The Lions had shown so much promise, but started with poor discipline to concede penalties and territory, and the Kangaroos cut them to pieces to lead 38-0 at halftime.
Darren Lockyer underlined his status as world's best, dominating the game. The Australians played as if their lives depended on it, holding Great Britain's hooker Terry Newton up in goal late in the game when it mattered little whether he scored or not.
The Lions, by comparison, lacked a kicking game, lacked that intensity and lacked ideas in attack when they did get the ball in good field position.
When Sean Long took a lucky intercept from a fumble, he got to within 2m. In the next four plays the Australians pushed them back 20.
The New Zealand Rugby League will do well out of the series financially, not least because they have an agreement for a slightly higher percentage of the profits than the other two partners, who have the benefit of being propped up by the NRL and Super League.
But the Australian clubs, which had already been less than supportive of the series, will now be flat out white-anting any suggestion another be held next year: "No one will come and it will flop financially because the other teams won't be competitive," will be the refrain.
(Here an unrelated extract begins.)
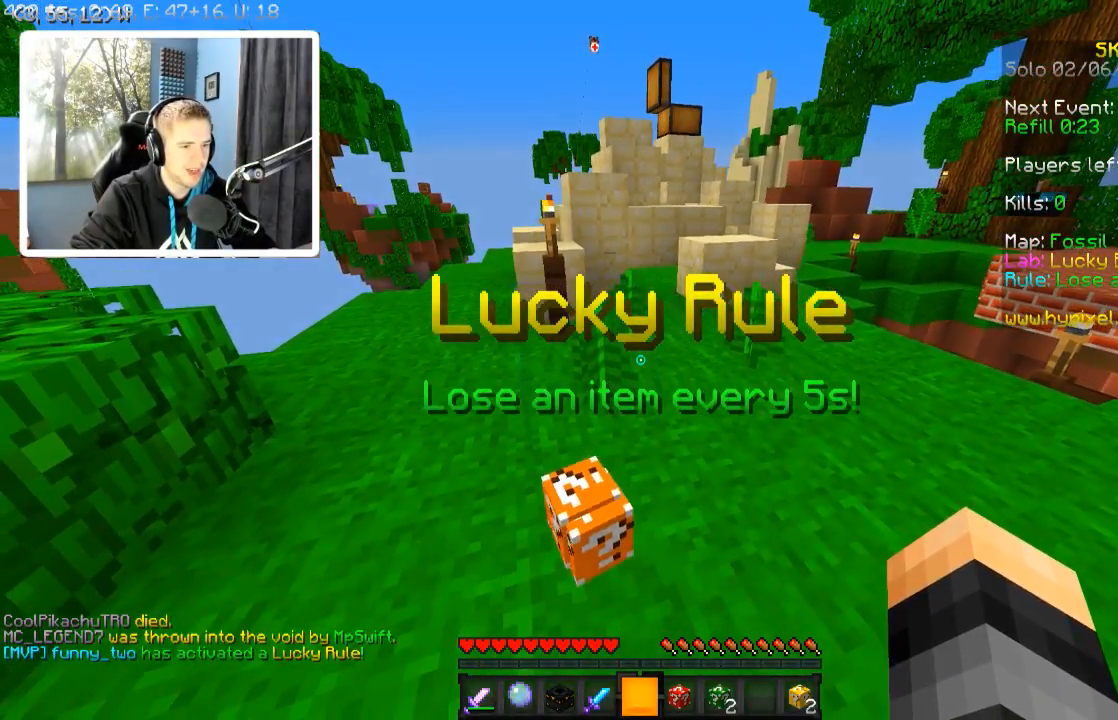
{"keys": [], "events": []}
So the Lions did everyone a disservice when they collapsed in the first 40 minutes yesterday, not just the Elland Rd crowd that booed them from the pitch.
Great Britain's worst defeat was the 64-10 whitewash in Sydney in 2002. Yesterday's result was the biggest margin put on them at home since their 50-12 loss to the Kangaroos in 1963. So the argument about closing the gap on the world stage is back to square one.
The NZRL remains committed to at least one North-South game along State of Origin lines next year, with the intention it become a three-game series as the Origin is, played around the same time. NRL boss David Gallop has offered qualified support. It will come down to the clubs, who predictably won't want players released.
The NZRL will push to have the game played during the City-County-Origin representative window of six weeks when multiple teams get the bye. It will propose a Friday night North-South game, with key clubs like the Warriors, Bulldogs and Penrith that field several New Zealanders either given the bye, or scheduled to play on Sunday.
"The NRL would have to support it," concedes NZRL chief executive Peter Cordtz.
He doesn't expect the clubs to stand players down the week before, as they do for Origin, "but if they choose not to play in the North-South game then turn out for their clubs that weekend, we'd have a problem with that".
In April, the Roosters complained that Jason Cayless was just back from knee injury and shouldn't be picked by New Zealand to play the Anzac test. He was and did, then the Roosters played him in the NRL on the Sunday.
So there are two standards, and only if the NRL enforces club amenability will the NZRL find its way through all the smoke and mirrors.
The league will look to have the NRL package the game as part of its deal for representative football broadcasts including Australia's Channel Nine.
Discussion about the Tri-Nations' future will continue, but a meeting of club managements in Sydney early in December is sure to throw up lots of opposition.